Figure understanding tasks
──────
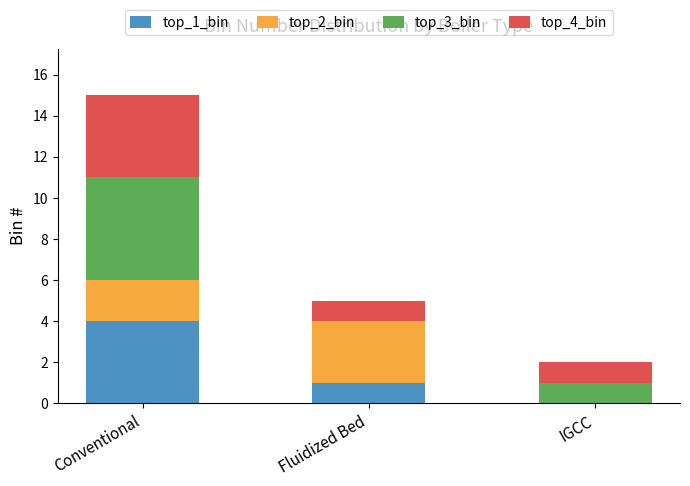

At which category is the sum across all series the highest?

Conventional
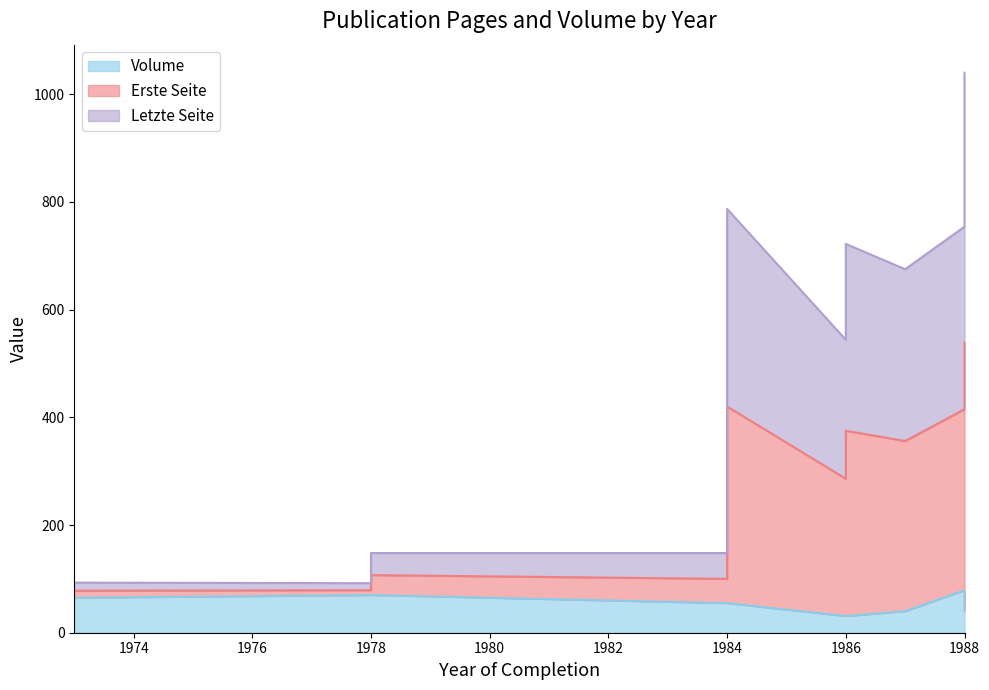

Which category has the lowest value in the Volume series?

1986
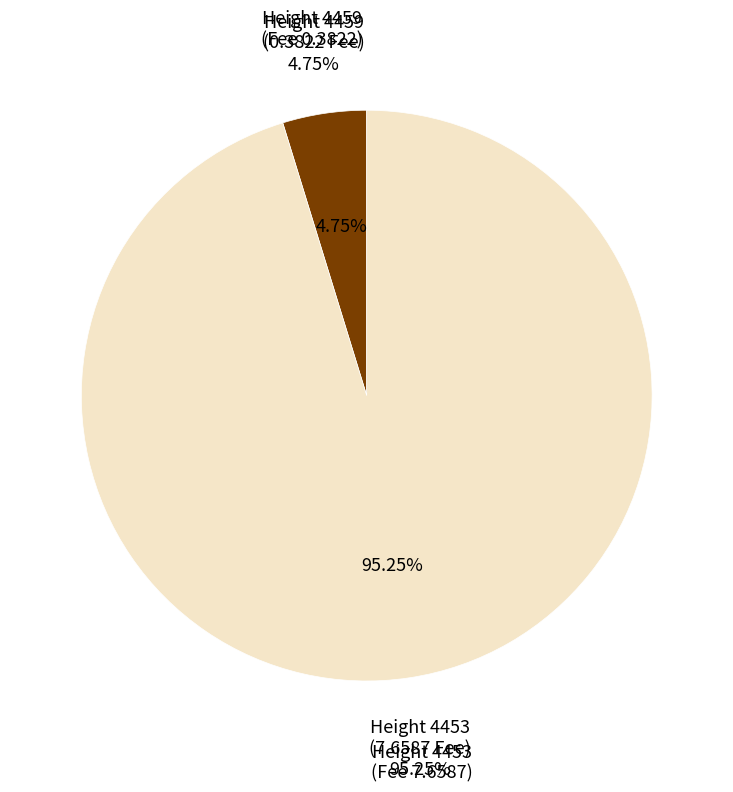

Rank the categories by value from lowest to highest.

4459, 4453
──────
• **EXERCISE DIRECTIONS**: Write out the rows above word for word, leaving out the pictures.

• **EXERCISE SOLUTION**:
At which category is the sum across all series the highest?

Conventional

Which category has the lowest value in the Volume series?

1986

Rank the categories by value from lowest to highest.

4459, 4453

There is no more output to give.